Sunday, February 19, 2006

Brainstorm (1965)

'BRAINSTORM' (1965) Jeffrey Hunter, Dana Andrews

The heavier of the 'Killers' directs 'Laura's lovesick detective in one of noir's bleakest installments - neo, or classic. While driving home from work one night, middle-aged research analyst Jim Grayam (Hunter) stops to interrupt a lovely young woman's novel suicide attempt, and discovers that the depressed and desperate blonde is his employer's wife Lorrie (Anne Francis). Jim fights the attraction, but eventually allows a dangerous affair with her to begin - driving the powerful and psychologically abusive cuckold (Andrews) to excavate a harmful skeleton from Jim's closet - his history of mental illness.

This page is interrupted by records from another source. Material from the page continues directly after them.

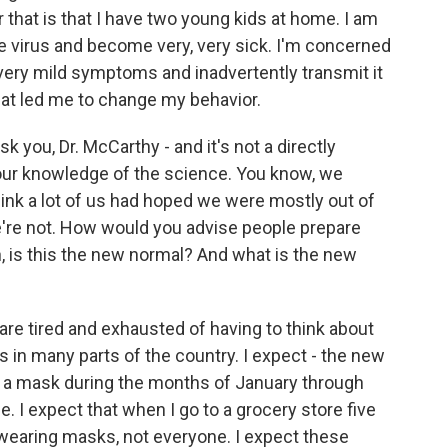
r that is that I have two young kids at home. I am
he virus and become very, very sick. I'm concerned
 very mild symptoms and inadvertently transmit it
hat led me to change my behavior.
you, Dr. McCarthy - and it's not a directly
 your knowledge of the science. You know, we
hink a lot of us had hoped we were mostly out of
we're not. How would you advise people prepare
, is this the new normal? And what is the new
re tired and exhausted of having to think about
us in many parts of the country. I expect - the new
ar a mask during the months of January through
 I expect that when I go to a grocery store five
 wearing masks, not everyone. I expect these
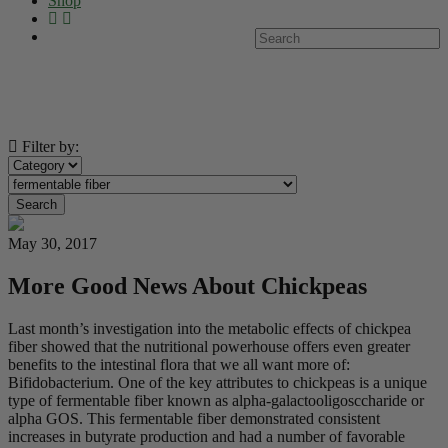
Shop
Filter by:
Search
May 30, 2017
More Good News About Chickpeas
Last month’s investigation into the metabolic effects of chickpea
fiber showed that the nutritional powerhouse offers even greater
benefits to the intestinal flora that we all want more of:
Bifidobacterium. One of the key attributes to chickpeas is a unique
type of fermentable fiber known as alpha-galactooligosccharide or
alpha GOS. This fermentable fiber demonstrated consistent
increases in butyrate production and had a number of favorable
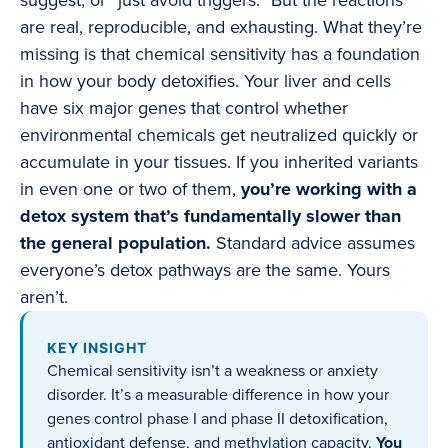
suggest, or “just avoid triggers.” But the reactions
are real, reproducible, and exhausting. What they’re
missing is that chemical sensitivity has a foundation
in how your body detoxifies. Your liver and cells
have six major genes that control whether
environmental chemicals get neutralized quickly or
accumulate in your tissues. If you inherited variants
in even one or two of them,
you’re working with a
detox system that’s fundamentally slower than
the general population.
Standard advice assumes
everyone’s detox pathways are the same. Yours
aren’t.
KEY INSIGHT
Chemical sensitivity isn’t a weakness or anxiety
disorder. It’s a measurable difference in how your
genes control phase I and phase II detoxification,
antioxidant defense, and methylation capacity.
You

Elaborate, insidious efforts to make Grayam appear unhinged take their toll - and fuel his ever-increasing desire to eliminate the husband from the equation - which he does within a complex 'murder equals madness' scheme -the desired end result being a temporary stay in the mental ward before starting his new life with the widow. All goes according to plan, but the hospitalization proves to be hellish - the atmosphere there thick with madness - the line between his insanity act and his sanity becoming increasingly blurred. A supervised visit from Lorrie only worsens matters when she surprises Jim by declining to cooperate in getting him out. Through a barred window he watches as she exits the building - and his life - to embrace and drive off with another man.

Turning to the sensitive, attractive psychoanalyst (Viveca Lindfors) who befriended him during his pre-murder/deteriorating mental health warm-up act - Jim is again denied assistance. She appeared to be aware of his ruse - but now denies him her favors - sparking a violent outburst from Jim who while attempting to break out is restrained by guards and dragged back inside - his stay now possibly permanent.

A 'Double Indemnity' for the psyche-scarred Sixties - 'Brainstorm' works from, modifies, and darkens that film's murderous-love-triangle template - while never sacrificing it's essence. Stripped of 'Indemnity's sultriness and first-person narrative technique (our protagonist remains elusive throughout - whether from Hunter's interesting, guarded performance, or his slim-to-none character development, or both) the film nevertheless succeeds at updating one of noir's most identifiable themes; boy meets girl - boy falls for girl - boy and girl plot to kill girl's husband. Thankfully though, director William Conrad eschews pastiche, and keeps his film fresh, linear, and free of needless frills.

Though not remembered for his acting chops - Hunter shines brightly here, inhabiting his complex, off-balance character with apparent ease - his clear eyes and angular brows helping him appear quizzical or intense with little effort. Gone is the goofy, gangly cowboy from Ford's 'The Searchers' - his Jim is a staid, urbane Fortysomething - until his lover and his boss fan the flames of his long-dormant neuroses - and twist him into noir's dupe du jour.

Andrews, Francis, and Lindfors lend typically strong support - as do Strother Martin as a (what else?) chatty, short-fused freak; Richard Kiel (007's metal-mouthed nemesis 'Jaws'); and John Mitchum (Robert's brother, and a recurring character in 3 'Dirty Harry' films) - the latter three filling small roles as psych-ward psychos.

Also worth mentioning are 'Brainstorm's memorable technical triumphs - among them the sharp black and white cinematography; the hip, jazzy soundtrack; a disorienting 'whirlwind' editing device; and the heartbreaking final image of Jim being strong-armed away. Shot from an ascending helicopter - the perspective could belong to a neutral higher power - turning its back on a broken, hopeless soul.

Written by Dave

Brainstorm (DVD)

Brainstorm (DVD)


Anonymous said...

Thanks Dave for explaining this film so well, but tell me do you think Jim Grayam was a little off kilter to begin with and then full tilt when they drug him away?